● **TASK TO CARRY OUT**: Copy everything from the start of the records down to the line containing "ვლის წყაროს უკეტავს, ამას მარტო", including that line, word for word.
PROVIDED RECORDS section start
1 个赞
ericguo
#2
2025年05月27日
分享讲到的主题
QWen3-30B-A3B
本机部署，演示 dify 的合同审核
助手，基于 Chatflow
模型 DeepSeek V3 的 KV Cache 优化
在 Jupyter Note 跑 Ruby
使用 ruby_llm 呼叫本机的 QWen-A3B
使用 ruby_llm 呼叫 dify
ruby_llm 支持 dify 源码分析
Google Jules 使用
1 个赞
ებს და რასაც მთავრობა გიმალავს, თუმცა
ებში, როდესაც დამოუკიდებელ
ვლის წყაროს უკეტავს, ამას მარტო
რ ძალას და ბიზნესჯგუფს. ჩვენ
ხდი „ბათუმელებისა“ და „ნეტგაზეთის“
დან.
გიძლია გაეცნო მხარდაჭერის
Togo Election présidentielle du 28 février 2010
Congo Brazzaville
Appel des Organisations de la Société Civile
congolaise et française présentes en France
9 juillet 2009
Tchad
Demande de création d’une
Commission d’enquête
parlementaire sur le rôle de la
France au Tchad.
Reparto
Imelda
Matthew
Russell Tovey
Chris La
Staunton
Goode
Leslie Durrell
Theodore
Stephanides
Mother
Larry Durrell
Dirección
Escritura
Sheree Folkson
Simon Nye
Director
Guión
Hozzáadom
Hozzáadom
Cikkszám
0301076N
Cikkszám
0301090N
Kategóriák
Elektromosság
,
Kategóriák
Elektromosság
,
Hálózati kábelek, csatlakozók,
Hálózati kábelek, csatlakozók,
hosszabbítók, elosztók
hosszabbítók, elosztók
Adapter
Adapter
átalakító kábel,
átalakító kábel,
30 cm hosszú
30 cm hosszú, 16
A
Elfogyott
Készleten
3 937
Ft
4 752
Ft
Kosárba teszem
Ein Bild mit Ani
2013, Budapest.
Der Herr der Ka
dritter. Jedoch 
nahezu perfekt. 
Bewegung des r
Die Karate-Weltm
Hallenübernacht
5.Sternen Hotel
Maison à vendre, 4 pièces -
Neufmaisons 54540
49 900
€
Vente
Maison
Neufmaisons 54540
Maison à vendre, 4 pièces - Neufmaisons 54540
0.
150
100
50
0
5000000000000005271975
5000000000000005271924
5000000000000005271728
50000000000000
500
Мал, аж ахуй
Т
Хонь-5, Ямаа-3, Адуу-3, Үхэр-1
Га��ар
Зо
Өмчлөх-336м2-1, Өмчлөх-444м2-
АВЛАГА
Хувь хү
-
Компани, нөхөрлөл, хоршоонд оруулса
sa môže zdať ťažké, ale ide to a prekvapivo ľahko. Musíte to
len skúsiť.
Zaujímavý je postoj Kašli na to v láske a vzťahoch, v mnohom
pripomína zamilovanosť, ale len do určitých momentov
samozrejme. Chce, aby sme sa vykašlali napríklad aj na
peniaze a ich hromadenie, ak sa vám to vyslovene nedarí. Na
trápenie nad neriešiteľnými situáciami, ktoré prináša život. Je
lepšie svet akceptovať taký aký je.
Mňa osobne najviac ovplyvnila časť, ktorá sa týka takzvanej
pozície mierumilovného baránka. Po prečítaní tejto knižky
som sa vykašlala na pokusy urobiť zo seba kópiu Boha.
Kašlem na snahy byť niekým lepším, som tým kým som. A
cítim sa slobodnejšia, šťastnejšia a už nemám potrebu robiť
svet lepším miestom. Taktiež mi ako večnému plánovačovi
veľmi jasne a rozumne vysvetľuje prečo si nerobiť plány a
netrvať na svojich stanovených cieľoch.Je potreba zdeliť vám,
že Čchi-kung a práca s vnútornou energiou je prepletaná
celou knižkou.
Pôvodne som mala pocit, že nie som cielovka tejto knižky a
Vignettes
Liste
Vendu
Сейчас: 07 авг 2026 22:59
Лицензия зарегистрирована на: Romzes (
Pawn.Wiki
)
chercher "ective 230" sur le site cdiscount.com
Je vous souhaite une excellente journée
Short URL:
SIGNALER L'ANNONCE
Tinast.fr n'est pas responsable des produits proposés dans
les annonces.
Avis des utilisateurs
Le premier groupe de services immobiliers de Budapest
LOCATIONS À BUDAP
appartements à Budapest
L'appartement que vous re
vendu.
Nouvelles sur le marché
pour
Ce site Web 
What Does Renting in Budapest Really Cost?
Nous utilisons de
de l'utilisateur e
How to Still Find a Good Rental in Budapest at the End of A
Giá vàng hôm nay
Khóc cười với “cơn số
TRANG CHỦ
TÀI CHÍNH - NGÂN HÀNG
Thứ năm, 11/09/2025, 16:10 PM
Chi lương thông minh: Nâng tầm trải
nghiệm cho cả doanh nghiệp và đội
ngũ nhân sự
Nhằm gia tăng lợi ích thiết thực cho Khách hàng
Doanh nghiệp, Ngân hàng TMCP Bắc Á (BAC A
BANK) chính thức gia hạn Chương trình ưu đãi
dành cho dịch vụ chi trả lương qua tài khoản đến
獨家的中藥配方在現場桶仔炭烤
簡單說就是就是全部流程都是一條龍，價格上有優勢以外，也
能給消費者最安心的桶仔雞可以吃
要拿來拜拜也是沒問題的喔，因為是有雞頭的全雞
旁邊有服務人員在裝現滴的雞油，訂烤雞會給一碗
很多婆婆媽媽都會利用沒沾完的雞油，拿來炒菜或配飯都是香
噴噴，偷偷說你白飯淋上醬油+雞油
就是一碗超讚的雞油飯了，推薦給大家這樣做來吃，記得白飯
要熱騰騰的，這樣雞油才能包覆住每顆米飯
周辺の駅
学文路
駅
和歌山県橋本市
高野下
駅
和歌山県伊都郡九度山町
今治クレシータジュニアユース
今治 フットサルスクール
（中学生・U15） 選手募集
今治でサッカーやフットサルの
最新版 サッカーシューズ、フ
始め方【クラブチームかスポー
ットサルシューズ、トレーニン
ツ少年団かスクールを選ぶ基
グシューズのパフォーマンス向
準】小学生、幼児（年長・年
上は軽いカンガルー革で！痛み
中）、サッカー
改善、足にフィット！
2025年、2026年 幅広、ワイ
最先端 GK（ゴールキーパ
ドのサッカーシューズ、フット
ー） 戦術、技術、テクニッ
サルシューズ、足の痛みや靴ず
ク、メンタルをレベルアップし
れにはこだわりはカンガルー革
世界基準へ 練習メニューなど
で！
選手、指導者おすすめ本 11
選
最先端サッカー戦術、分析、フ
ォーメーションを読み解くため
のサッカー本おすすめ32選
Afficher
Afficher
PROVIDED RECORDS section end
● **TASK SOLUTION**:
1 个赞
ericguo
#2
2025年05月27日
分享讲到的主题
QWen3-30B-A3B
本机部署，演示 dify 的合同审核
助手，基于 Chatflow
模型 DeepSeek V3 的 KV Cache 优化
在 Jupyter Note 跑 Ruby
使用 ruby_llm 呼叫本机的 QWen-A3B
使用 ruby_llm 呼叫 dify
ruby_llm 支持 dify 源码分析
Google Jules 使用
1 个赞
ებს და რასაც მთავრობა გიმალავს, თუმცა
ებში, როდესაც დამოუკიდებელ
ვლის წყაროს უკეტავს, ამას მარტო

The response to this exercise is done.